2.3.1. Corrosion Potential (Ecorr)
Applying the “Ecorr vs. Time” approach found in the Ec-Lab program, the 24 h corrosion potential of each sample was determined. Potential readings were taken every 300 s or every time there was a 100 mV change in potential. The collected data were analyzed, and a potential versus time graph was created.
2.3.2. Corrosion Rate (Vcorr)
The “Linear Polarization” approach was selected to carry out these experiments [
28], and the sample surface area value and the 20 min test period were entered to verify its viability. With data taken every 0.50 s, the potential scanning revealed a 0.167 mV/s time-variation relationship from −0.025 to 0.025 V against open circuit potential (OCP) and intensity maintained at 100 % during the potential scanning [
29]. Following the presentation of these linear polarization curves, EC-Lab’s “Tafel Fit” approach was used to obtain the corrosion rate estimates for each sample.
2.3.3. Electrochemical Impedance Spectroscopy (EIS)
The AC impedance measurements were recorded with an AC potential amplitude of 20 mV and single sine wave measurements were conducted at frequencies between 10
−1 and 2 × 10
−5 Hz. To analyze the characteristics of the oxide film, the impedance spectra were recorded at 7 different DC potentials around corrosion potential, in the range E
corr ± 300 mV, with a 100 mV step from E
corr, permitting the system to stabilize for 5 min at each potential. To represent these data, Nyquist and Bode diagrams were utilized, and for their simulation, equivalent circuits (EC) were employed [
30].
2.4. Three-Point Bending Test
The Bose ElectroForce
® 3100 machine (Framingham, MA, USA) was used to perform the three-point bending method; it complies with ISO 7438:2020 [
31] and has a 20 N force resistance limit.

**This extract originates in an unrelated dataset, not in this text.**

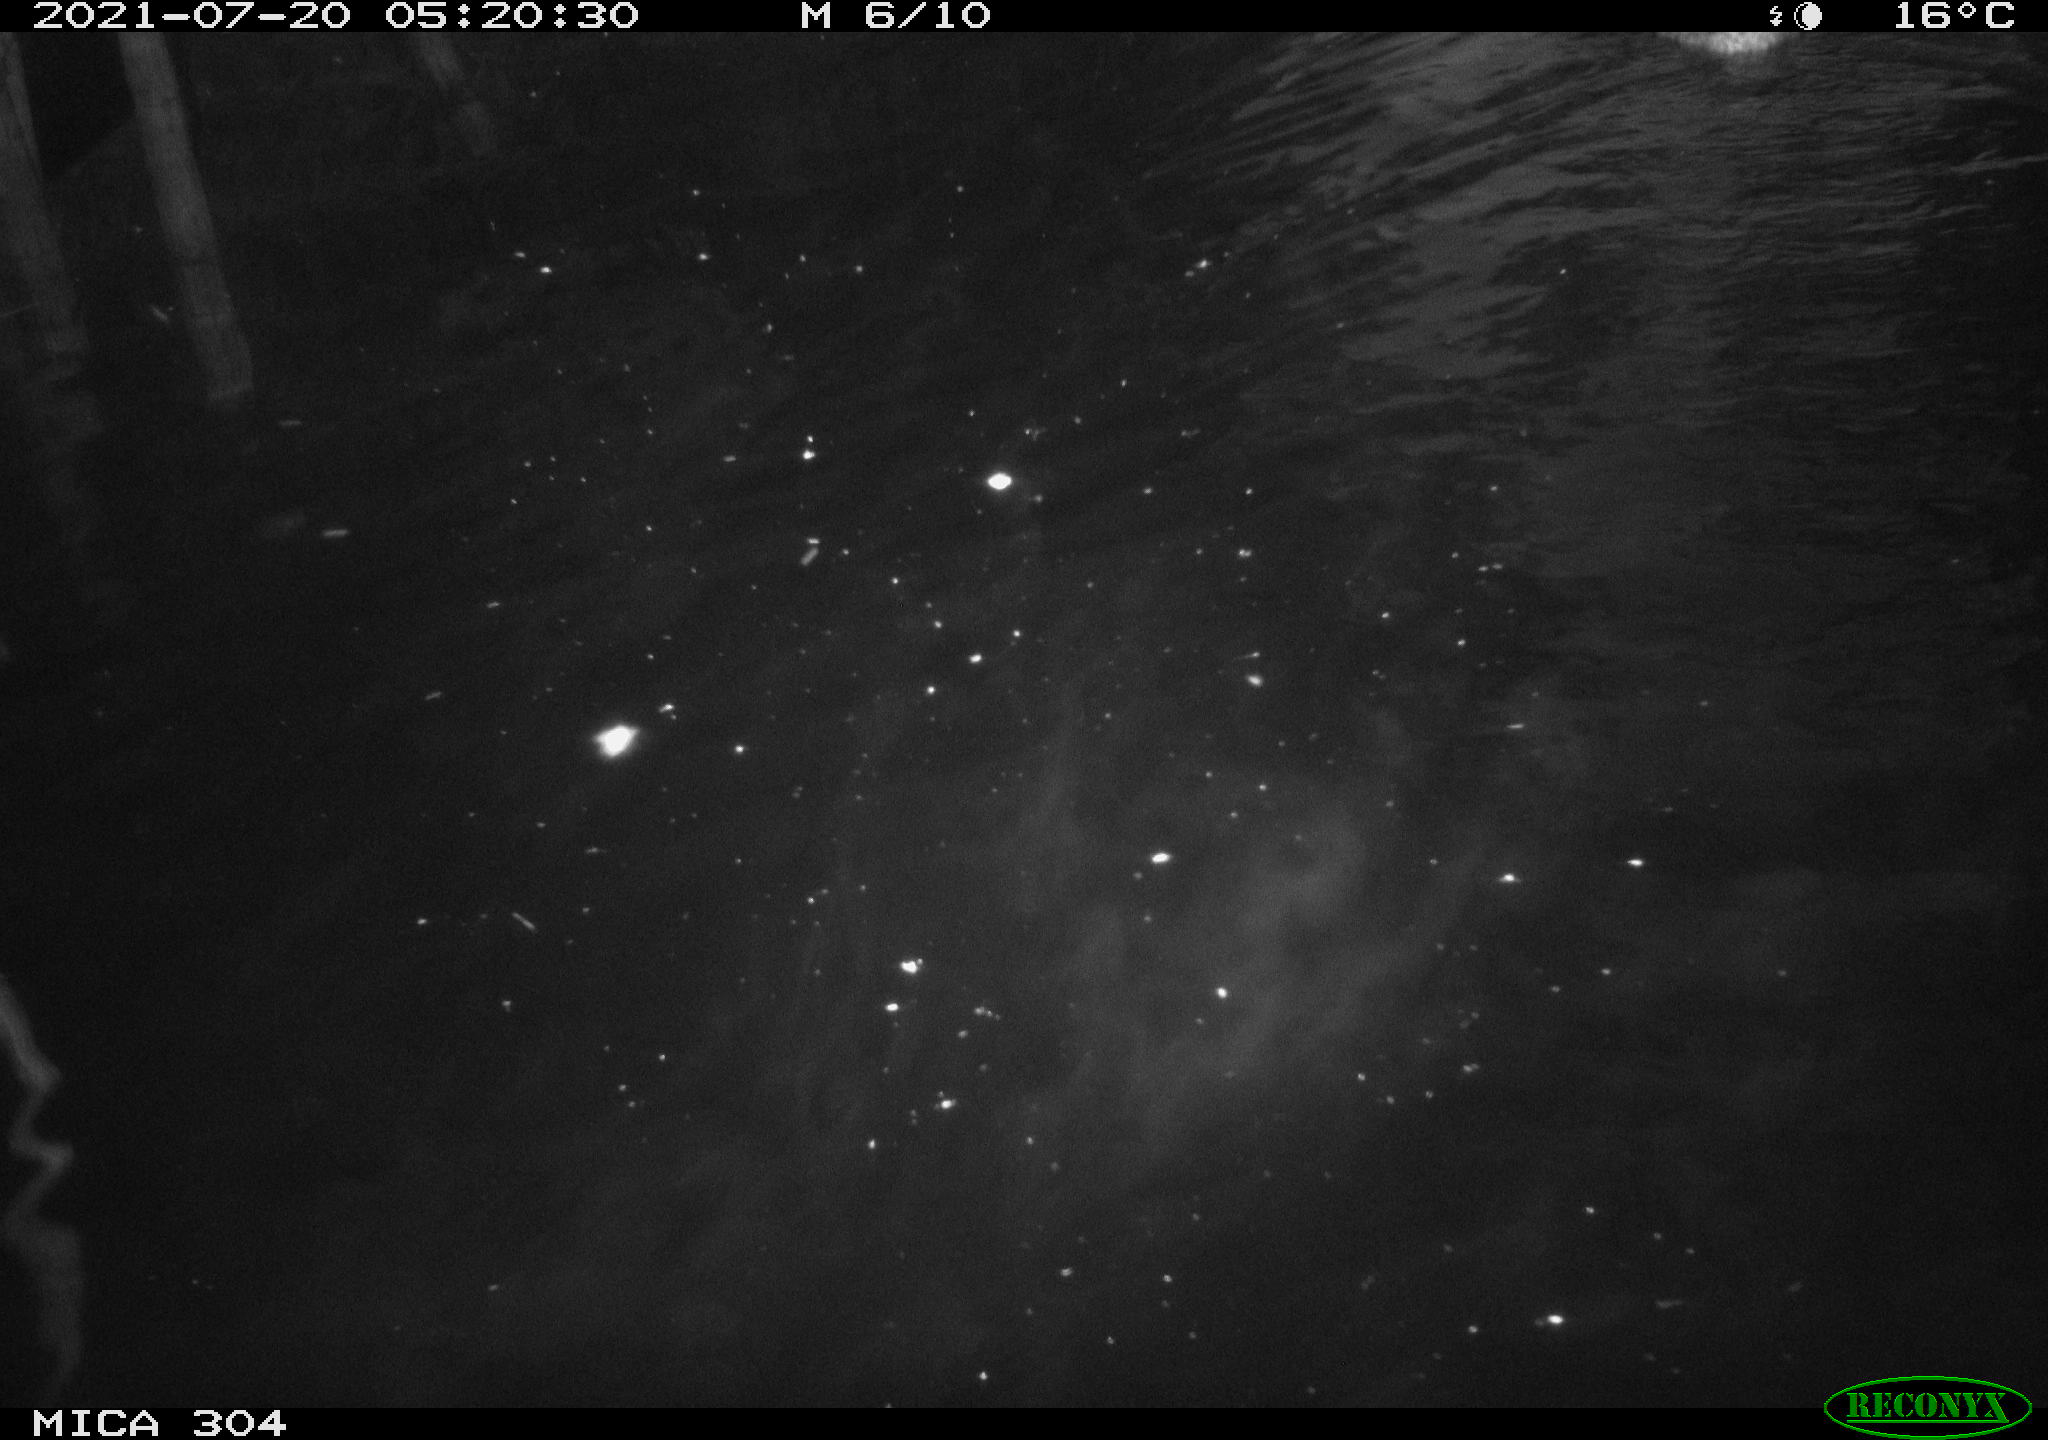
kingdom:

In order to realize this methodology, each rectangular cross-section specimen was positioned at the extremities of the bottom shank of the testing apparatus, with a distance between supports ranging from 7.80 to 10.63 mm depending on the specimen length. During the experiment, the specimen was loaded vertically while moving at a 3 mm/s linear speed at its center until it reached its yield stress or broke. The obtained values of the applied force against the displacement of the samples were plotted, and their slope was calculated to establish the modulus of elasticity.
2.5. Microhardness Test
Using the Future Tech FM-810 hardness tester (Kawasaki, Japan), for each sample’s applied load, in this case 5, 25, and 50 gf, 10 measurements were taken, in accordance with ISO 14577-1:2015 [
32]. The mark may contain fragments of many phases as the stress rises, providing an approximation of the material’s total hardness. When relatively light weights are placed, it is likely that the mark will only be discovered in one phase, allowing the hardness of that phase to be assessed. The Vickers microhardness values were then computed automatically by the iVicky software (v2.0, Sinowon, Dongguan, China) using the observed diagonal lengths. The number of indents created was plotted against the scan length.